My heuristic (intellectual shortcuts) view of markets leans heavily on Elliott Wave.

 

From my count I think the SP could very well be in 3 of 5 of 5 of 5 ad infinitum- meaning that a major, generational peak is near.

 

But it is in 3 on a daily degree and that counsels patience. Final blowoffs with a lot of skepticism can be real face rippers so I want to see at least the look of a possible fully completed final move before fighting it. Or a clear failure. (As far as investments go, I've been in bonds, which have turned out better although I didn't anticipate to this degree. Moved some to cash last week).

 

It is probably too neat, but it all makes sense to me. We have the election effect plus coordinated support of markets globally. But the next 4-8 years are likely to be pretty bad regardless who is elected.

 

The last 8 years have solved nothing but they were a marvelous can kicking exercise that gave plenty of time to prepare, for those who were inclined.

 

The memory of fighting to hold shorts near both the 2000 and 2007 peaks is burned in my memory.

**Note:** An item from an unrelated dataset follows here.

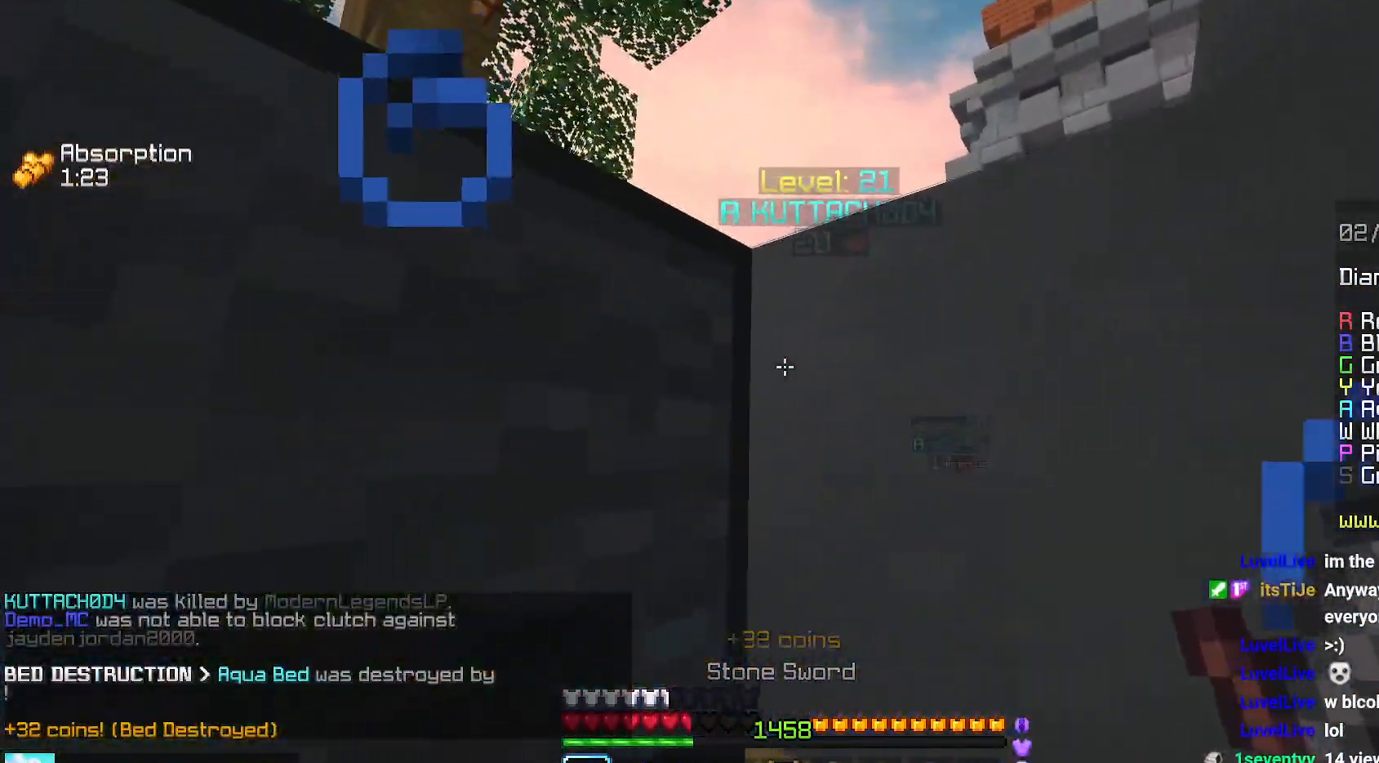
{"keys": [], "mouse": ["left"], "events": [[17, "space", "down"], [34, "mouse_left", "down"], [50, "mouse_right", "down"], [117, "mouse_left", "up"], [117, "mouse_right", "up"], [184, "mouse_left", "down"], [200, "down", "up"], [234, "space", "up"], [317, "mouse_left", "up"], [384, "mouse_left", "down"]]}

Perhaps I learned something, maybe not. Luck, events will play a role, which is a very good thing to remember lest we get too sure of ourselves and put too many chips out.

 

Without commentary, I think that if we get past the conventions and there's the real possibility that Trump will be elected, markets are going to pitch a fit that will make the little post-Brexit deal look even punier than it was. And I imagine the PTB will be a little bit more equivocal as to whether they want to save the world or scare the hell out of the voters.

 

In the end the election may be decided by who is favored by the last of the weekly mass casualty events, so I anticipate a wild ride.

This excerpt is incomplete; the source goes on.